GIVEN DATA ->
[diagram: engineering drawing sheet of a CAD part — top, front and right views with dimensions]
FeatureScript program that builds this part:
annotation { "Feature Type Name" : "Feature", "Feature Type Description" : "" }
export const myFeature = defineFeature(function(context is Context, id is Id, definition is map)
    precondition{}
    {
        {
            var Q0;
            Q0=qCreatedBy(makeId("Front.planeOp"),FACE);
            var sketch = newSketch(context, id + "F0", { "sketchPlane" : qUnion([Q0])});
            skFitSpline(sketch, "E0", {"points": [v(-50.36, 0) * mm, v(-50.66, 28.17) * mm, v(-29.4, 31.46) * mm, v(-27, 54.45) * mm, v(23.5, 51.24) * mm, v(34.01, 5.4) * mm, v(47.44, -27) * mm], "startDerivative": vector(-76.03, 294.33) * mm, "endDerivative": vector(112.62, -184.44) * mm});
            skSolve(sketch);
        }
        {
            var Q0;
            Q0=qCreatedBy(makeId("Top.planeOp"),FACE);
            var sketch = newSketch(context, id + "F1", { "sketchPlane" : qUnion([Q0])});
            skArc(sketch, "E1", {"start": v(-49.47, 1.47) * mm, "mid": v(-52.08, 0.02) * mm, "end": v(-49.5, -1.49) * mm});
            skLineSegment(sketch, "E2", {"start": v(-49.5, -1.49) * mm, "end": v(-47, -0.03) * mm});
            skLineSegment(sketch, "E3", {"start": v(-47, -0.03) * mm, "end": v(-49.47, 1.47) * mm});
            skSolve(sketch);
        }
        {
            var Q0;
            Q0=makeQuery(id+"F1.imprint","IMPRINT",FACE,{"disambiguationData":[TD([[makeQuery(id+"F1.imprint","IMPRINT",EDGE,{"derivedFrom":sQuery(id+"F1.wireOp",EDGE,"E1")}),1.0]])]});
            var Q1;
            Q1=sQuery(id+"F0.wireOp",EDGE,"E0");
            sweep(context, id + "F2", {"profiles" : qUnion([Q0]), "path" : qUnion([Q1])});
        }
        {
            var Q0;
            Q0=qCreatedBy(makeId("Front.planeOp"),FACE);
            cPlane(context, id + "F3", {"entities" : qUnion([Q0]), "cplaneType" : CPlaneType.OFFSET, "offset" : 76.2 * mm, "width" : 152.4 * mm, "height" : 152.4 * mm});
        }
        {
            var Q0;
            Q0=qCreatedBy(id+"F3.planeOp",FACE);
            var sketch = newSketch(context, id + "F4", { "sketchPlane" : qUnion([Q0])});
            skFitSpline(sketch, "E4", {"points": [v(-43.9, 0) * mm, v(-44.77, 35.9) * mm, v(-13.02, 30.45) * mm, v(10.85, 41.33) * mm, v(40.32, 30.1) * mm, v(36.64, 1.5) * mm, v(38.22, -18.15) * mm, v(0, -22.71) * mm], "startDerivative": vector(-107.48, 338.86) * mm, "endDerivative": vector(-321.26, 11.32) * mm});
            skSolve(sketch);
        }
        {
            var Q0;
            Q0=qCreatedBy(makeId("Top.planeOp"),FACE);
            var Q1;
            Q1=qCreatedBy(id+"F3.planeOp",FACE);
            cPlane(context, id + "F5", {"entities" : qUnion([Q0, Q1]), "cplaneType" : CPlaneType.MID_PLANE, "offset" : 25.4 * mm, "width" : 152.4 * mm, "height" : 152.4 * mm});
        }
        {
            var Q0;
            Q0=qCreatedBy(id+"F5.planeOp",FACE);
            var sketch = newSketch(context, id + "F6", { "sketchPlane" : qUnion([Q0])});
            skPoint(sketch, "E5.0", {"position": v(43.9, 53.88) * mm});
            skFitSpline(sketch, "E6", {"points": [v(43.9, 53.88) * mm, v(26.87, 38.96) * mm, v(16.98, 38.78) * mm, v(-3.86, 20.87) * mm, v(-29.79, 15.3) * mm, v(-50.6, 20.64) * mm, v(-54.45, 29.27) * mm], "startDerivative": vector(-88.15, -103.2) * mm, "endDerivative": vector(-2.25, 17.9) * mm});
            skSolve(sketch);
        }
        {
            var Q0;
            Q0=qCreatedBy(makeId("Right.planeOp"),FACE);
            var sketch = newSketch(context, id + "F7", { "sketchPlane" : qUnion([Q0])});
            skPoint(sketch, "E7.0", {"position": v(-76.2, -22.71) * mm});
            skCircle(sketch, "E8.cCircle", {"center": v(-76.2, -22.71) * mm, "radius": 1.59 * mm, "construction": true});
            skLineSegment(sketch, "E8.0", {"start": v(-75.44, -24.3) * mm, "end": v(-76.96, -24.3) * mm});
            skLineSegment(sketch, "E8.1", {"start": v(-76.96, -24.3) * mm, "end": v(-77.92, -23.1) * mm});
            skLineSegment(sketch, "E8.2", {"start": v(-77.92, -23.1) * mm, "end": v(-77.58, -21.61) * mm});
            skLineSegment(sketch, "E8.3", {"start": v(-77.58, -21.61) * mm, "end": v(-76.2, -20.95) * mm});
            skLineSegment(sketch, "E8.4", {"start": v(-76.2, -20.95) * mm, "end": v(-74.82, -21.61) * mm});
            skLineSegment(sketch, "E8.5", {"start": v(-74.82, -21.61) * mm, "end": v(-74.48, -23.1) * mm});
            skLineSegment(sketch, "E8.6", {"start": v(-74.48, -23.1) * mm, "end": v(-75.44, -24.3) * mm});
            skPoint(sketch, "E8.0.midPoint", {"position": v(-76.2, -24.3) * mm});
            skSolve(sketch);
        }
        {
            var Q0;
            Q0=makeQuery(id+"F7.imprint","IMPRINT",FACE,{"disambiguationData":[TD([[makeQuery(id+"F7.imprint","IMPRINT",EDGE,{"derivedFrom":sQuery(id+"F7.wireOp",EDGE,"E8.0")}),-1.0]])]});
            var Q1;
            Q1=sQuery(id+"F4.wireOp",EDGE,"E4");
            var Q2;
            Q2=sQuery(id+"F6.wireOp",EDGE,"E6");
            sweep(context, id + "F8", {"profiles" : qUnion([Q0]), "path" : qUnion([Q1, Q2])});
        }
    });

PROBLEM DESCRIPTION ->
Pull out each line in the rows above that contains the string "position". Matches are case-sensitive.

RESPONSE FOR THIS EXERCISE ->
            skPoint(sketch, "E5.0", {"position": v(43.9, 53.88) * mm});
            skPoint(sketch, "E7.0", {"position": v(-76.2, -22.71) * mm});
            skPoint(sketch, "E8.0.midPoint", {"position": v(-76.2, -24.3) * mm});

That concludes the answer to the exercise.